- **Text segment**

■ ■ ■ ■ ■

# Boraras Rasbora spp.  Show me what you've got, any advice for the prospective keeper?



## AKD594 (30 Apr 2016)

Hi Guys

Thinking of picking up some Boraras rasbora spp. in the next few months and thought I'd do some homework.

Just looking for any little bits of advice for the prospective keeper. 

Also being a bit nosey so would love to see any photos you might have of them/their tanks.

Thanks in advance


----------



## Lindy (30 Apr 2016)

I have them I would say keep them in the largest numbers you have space for. I have about 40. They are voracious feeders! I love watching mine. They are in my 200l tank "gourami gloaming " at the moment but will be going into a 500l tank so will double the numbers. I have boraras brigittae(and it's lookalike) and maculatas which are a little bigger. I prefer the smaller ones.

Sent from my SM-G920F using Tapatalk


----------



## Lindy (30 Apr 2016)

Oh and cover your filter intake with sponge or similar. Mine went for a wee trip into my external  

Sent from my SM-G920F using Tapatalk


----------



## zozo (30 Apr 2016)

+1 for Lindy, same here larger number only displays more natural behaivor..  I'm housing 30 at the time a mix of Maculatus and Urophthalmoides. Adding a floater like Hygroryza aristata with a larger root structure only contributes to its natural behaivor and color. They love to forage in roots of floating vegies and stay dominantly closer to the surface it makes them feel a lot safer.. Before this floater was added i only had a little salvinia i saw them going up and down the side panels alot.. Adding a more dense surface layer took that behaivor away.. If you mix 2 spieces they school together, but it's funny to see often they seprate in 2 distinct groups before mixing up again.


----------



## WaterLife (30 Apr 2016)

I was considering putting a large group of them in a 125 gallon heavily planted tank. Was thinking of just doing one Boraras species, because I would think they would likely end up breeding in the thick vegetation.
Anyone notice any behavioral differences between all the Boraras species?
I've heard of some being more timid, some a tad bully-like, some more active than others, etc. And in your opinion which are the most colorful (I'm leaning toward red/orange color ones)?


----------



## Lindy (30 Apr 2016)

My brigittae chase the maculatas despite being smaller 

Sent from my SM-G920F using Tapatalk


----------



## zozo (30 Apr 2016)

Color probably depends very much on diet and lighting and how they feel in the tank, the males are usualy the most colorfull during mating periods.. I believe the brigatae is the most redish of all if it gets all it needs. The urophthalmoides has a neon stripe, which can look very good if you use dimmed lights for the night time, but aint very colorfull for the rest.. Most of them in the lfs can look very pale and unappealing in color, this can take quit some time before this improves.  I got all my urophthalmoides as pale as albinos, after 6 weeks now this inmproved by 50% but yet not all fully in the color they should be..


----------



## AKD594 (30 Apr 2016)

Jealous of the large shoals ldcgroomer/zozo.
Thinking of keeping a conservative 12 in a nano, only have a HOB so ill just turn the flow down a bit


----------

■ ■ ■ ■ ■

- **Raw data**
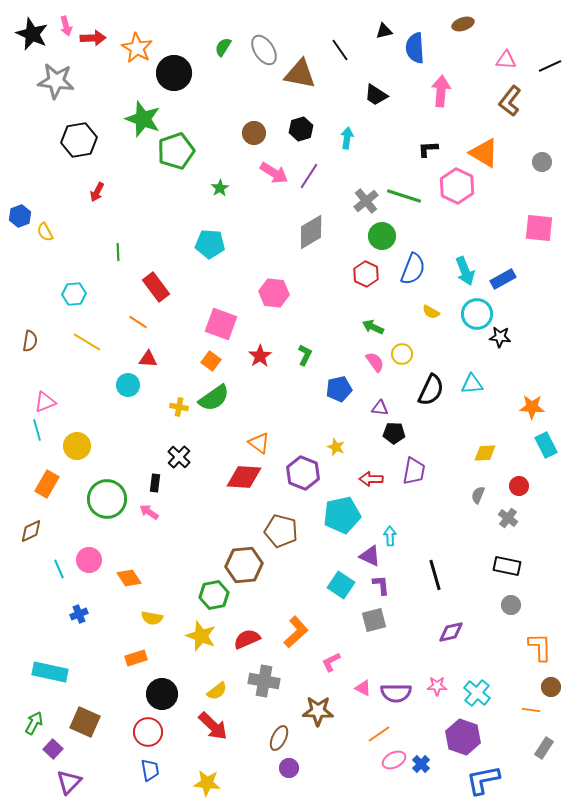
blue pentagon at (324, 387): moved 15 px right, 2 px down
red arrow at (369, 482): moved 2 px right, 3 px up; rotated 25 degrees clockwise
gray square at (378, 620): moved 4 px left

■ ■ ■ ■ ■

- **Work instructions**
a: Answer from the Boraras thread:
(i) About how many of these fish does Lindy say she has?
(ii) Which floating plant with a larger root structure does zozo recommend adding?
(iii) How many fish does AKD594 plan to keep in a nano?
b: Retype the Boraras thread word for word, starting at "# Boraras Rasbora" and ending at "the prospective keeper.".
The lines are separate material from the forum thread.

- **In response**
a:
(i) About 40.
(ii) Hygroryza aristata.
(iii) 12.

b:
# Boraras Rasbora spp.  Show me what you've got, any advice for the prospective keeper?



## AKD594 (30 Apr 2016)

Hi Guys

Thinking of picking up some Boraras rasbora spp. in the next few months and thought I'd do some homework.

Just looking for any little bits of advice for the prospective keeper.